SpaceX and xAI Are Merging Into a Very Silly-Sounding Conglomerate. Take It Seriously

elon doug burgum

SpaceX is acquiring xAI. Ever since the merger of the two Musk companies became a rumor, crazy figures like $1.5 trillion started being thrown around when discussing the total valuation of SpaceX, so you can sum it up by saying “Combining SpaceX and XAI gets you the biggest IPO ever!” And yes, it is appreciated now more than ever. For context, SpaceX was valued at nearly $800 billion less than two months ago.

But is this merger as foolish as it seems?

According to a new SpaceX press release with Elon Musk’s personal signature, the combined company will be a “vertically-integrated innovation engine.” According to their own estimation, the company now works in “AI, rockets, space-based Internet, direct-to-mobile device communications and the world’s leading real-time information and free speech platform”. Another way to say this might be that SpaceX is now the company behind vertical-landing rocket boosters, most of the satellites currently in orbit, very fat rockets that explode, an ISP, a microblogging app known as X, a sassy chatbot called Grok that is famous for pornographic images, and much more.

For example, SpaceX will now own Grokipedia, an AI-written, anti-woke parody of Wikipedia. And you remember the defunct 6-second video social media app Vine? Yes, SpaceX, which has billions of dollars in Pentagon contracts and is responsible for NASA’s crewed missions, now owns the rights to Vine, too. Musk claims he’s bringing it back “in AI form.”

As many have pointed out before me, SpaceX has become a truly indispensable player in humanity’s aerospace and space travel efforts through an iterative process involving an extraordinary number of spectacular and public rocket explosions, which certainly would not be tolerated if SpaceX were a government agency. It’s always walking a delicate tightrope, keeping boring people happy while also dealing with the stupid stuff and horrors that come with being run by Elon Musk.

SpaceX President and COO Gwynne Shotwell has been described by the Wall Street Journal as “a Musk translator”, especially for executives who depend on SpaceX but are sometimes nervous about his activities. In the same Journal article, former NASA Administrator Bill Nelson – who is also a Democratic former senator – called Shotwell a “steady hand” of the company, adding, “I have a lot of confidence in him. Because of that, I have a lot of confidence in SpaceX.”

In 2022, when Musk was in the midst of buying Twitter in the most chaotic way possible, Nelson says he called Shotwell, and said, “Tell me why the distraction that Elon might have on Twitter won’t affect SpaceX.”

“I assure you, it’s not,” he says, he told her. “You have nothing to worry about.”

Now imagine being Shotwell four years later. Twitter is now X. Last year, the proprietary AI chatbot on X started calling itself “MechaHitler” at one point, and then it produced photos of scantily clad children. So not only has the drama escalated, but you’re also the President and COO of the company that created it all.

And imagine Shotwell having to handle this merger while Musk, the attention-hungry celebrity CEO of this conglomerate, has spent the past few days trying to ride out any fallout or disapproval caused by the public disclosure of emails in which he repeatedly asked Jeffrey Epstein if he could have a party on his private island.

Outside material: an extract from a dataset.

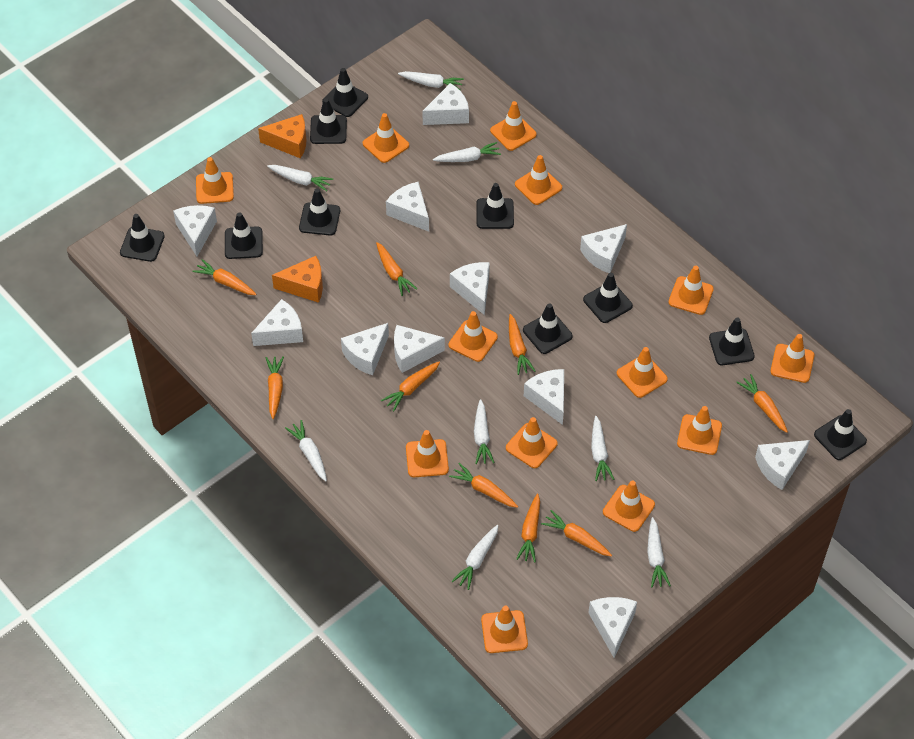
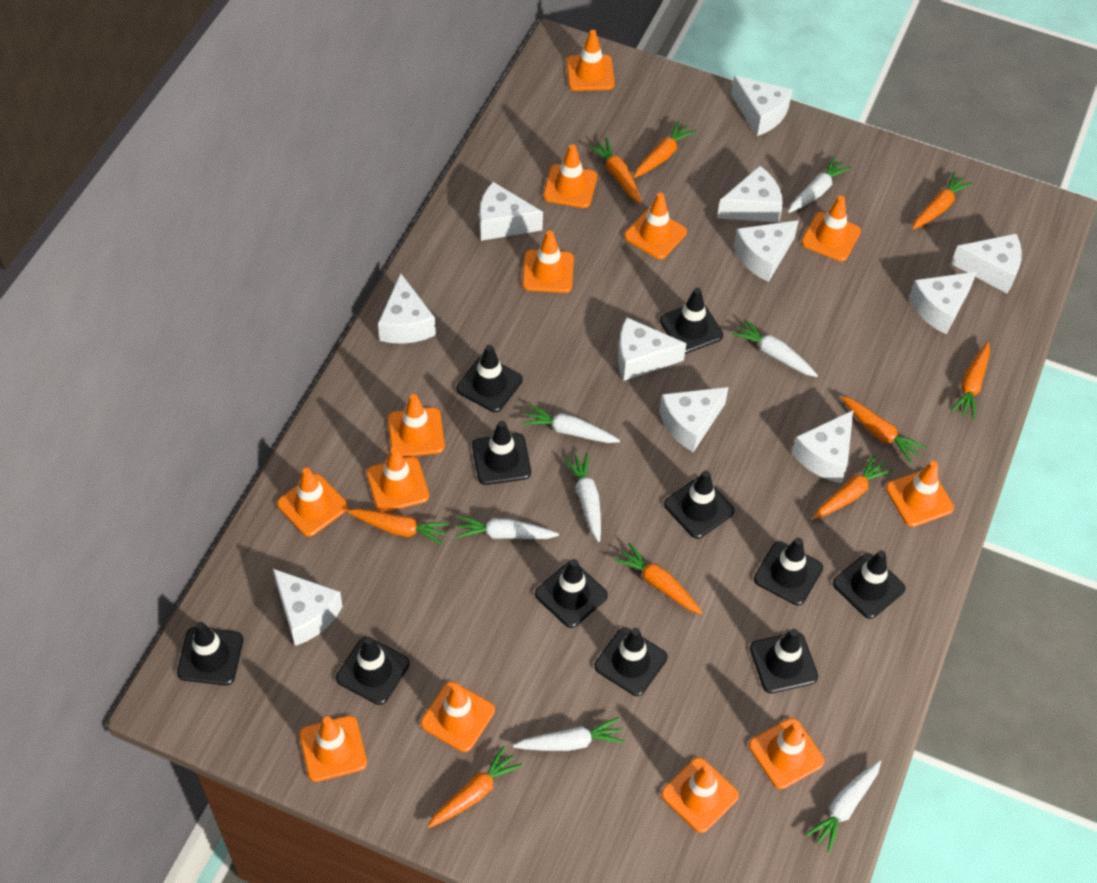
black traffic cone: [120,214,165,262] [225,212,263,259] [299,188,340,236] [310,98,347,144] [322,68,368,117] [476,183,514,229] [523,303,573,354] [583,273,633,323] [709,317,755,365] [814,409,867,460] = 10 -> [177,622,243,685] [336,637,410,705] [456,345,523,412] [472,421,531,485] [535,559,608,628] [594,628,667,696] [660,288,723,354] [664,470,734,539] [750,629,818,693] [754,538,823,605] [833,550,905,619] = 11
orange cheese: [258,114,307,158] [272,256,323,303] = 2 -> none = 0
white carrot: [267,165,333,191] [285,420,327,481] [398,71,464,91] [433,142,501,162] [452,525,499,590] [474,399,495,464] [591,416,614,481] [647,517,671,587] = 8 -> [455,515,559,539] [513,717,624,751] [522,404,620,443] [564,453,601,542] [732,319,818,377] [788,156,852,213] [806,760,881,852] = 7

So one can only guess what Musk’s mental state was when he finalized this merger plan. But what matters to me is that he wants investors in XAI and SpaceX — and perhaps future holders of publicly traded SpaceX stock in June — to believe that this merger creates a company that matches and has a unified agenda. But you might want to take as big a hit as possible before trying to focus on that agenda as Musk described it in his press release:

This rocket and AI company will actually be an AI-in-space company, you see, because according to Musk’s estimate, “within 2 to 3 years, the lowest-cost way to generate AI computation will be in space.” After all, “in the long term, space-based AI is clearly the only way to scale.” obviously.

But training models with space calculations is just the beginning, as Musk claims that by combining these two concepts, they will “move our way toward creating a sensitive Sun to understand the universe.”

Companies don’t always have to make sense. Samsung owns hotels. Red Bull has a nature magazine. There are aerobics gyms in Konami. Sometimes these inconsistencies are rich relics from a different era for a company, but sometimes they reveal the capriciousness or pettiness of company leadership, which may be no big deal.

But then again, it’s not far-fetched to think that Elon Musk’s whims — and the fact that an economically powerful subset of Wall Street bulls thinks that whims are tantamount to wisdom — could soon take control of the world’s best-funded AI company at a time when AI is the load-bearing structure supporting the entire economy. If the IPO goes well (New York Times sources say Musk hopes to raise $50 billion), that AI company is going to be in your 401(k) while it’s also in charge of astronauts’ lives.

In other words, we are headed for a time when Wall Street bulls will have to be right. Elon Musk’s obsession may be greater than ever have to There really should be knowledge, no matter how incredible it may be. If this IPO goes well, an AI bubble better not form, and Musk’s value better not go up. Our entire well-being may depend on it.